ACOs, Medical homes
The Harvard business professor and healthcare expert Regina Herzlinger is known as an iconoclast who has gotten a lot of things right over the years: She predicted in the 1990s that managed care would alienate consumers and ultimately fail at controlling healthcare inflation, and she has long advocated market-driven, consumer-oriented healthcare.
So she got our attention when she predicted in a recent Managed Care magazine that accountable care organizations and medical homes will fail.
Her arguments: that ACOs lack sufficient data and the ability to form a “team culture,” and will be challenged by antitrust problems. Medical homes will not work, she says, because primary-care doctors will not add value to the care of the 20 percent of chronically ill patients who generate 80 percent of costs; those patients would be better served by “focused factories of care” that deliver specialized treatment to certain groups of patients.
Here’s an alternative scenario to Herzlinger’s: There will likely be some ACOs that fail, but others – the ones that are farthest along in collecting and analyzing data, that are more advanced in clinical integration, and that truly offer transparency to consumers – will at least offer a viable alternative to our crazy, fragmented system. They will likely morph into organizations like Geisinger, Kaiser, and the Cleveland Clinic.
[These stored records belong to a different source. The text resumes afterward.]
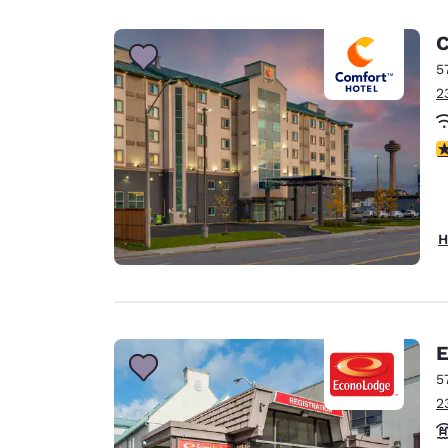
C
5
2
3
H
E
5
2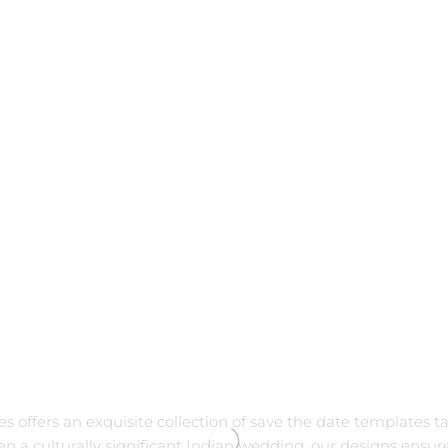
tes offers an exquisite collection of save the date templates t
ven a culturally significant Indian wedding, our designs en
As for the viability of medical homes, it depends on your definition. A good primary-care doctor in a well-functioning medical home should have the care coordination abilities to make sure chronically ill patients are being directed to the proper specialists, whether those specialists are in “focused factories” or they are sole practitioners. And why can’t medical homes become their own “focused factories” – some of this is already happening with oncology groups that provide medical homes for cancer patients.
Besides, medical homes are not just for the chronically ill; they should also provide preventive care and flag problems among the seemingly healthy, to prevent them from joining that 20 percent of high-cost patients. Both of these groups still need a place with a central repository of their entire healthcare history, easily accessed through electronic medical records (and admittedly, we have a long way to go on interoperability of these systems.).
Herzlinger’s ideal healthcare system is one in which there is a national insurance marketplace in which everyone must buy insurance (with all getting tax breaks and the poor subsidized by government); all would have access to transparent pricing and quality information. Her path puts the consumer in the driver’s seat immediately. ObamaCare takes a similar strategy, but largely leaves employers in the driver’s seat. ACOs and medical homes fit in with both visions.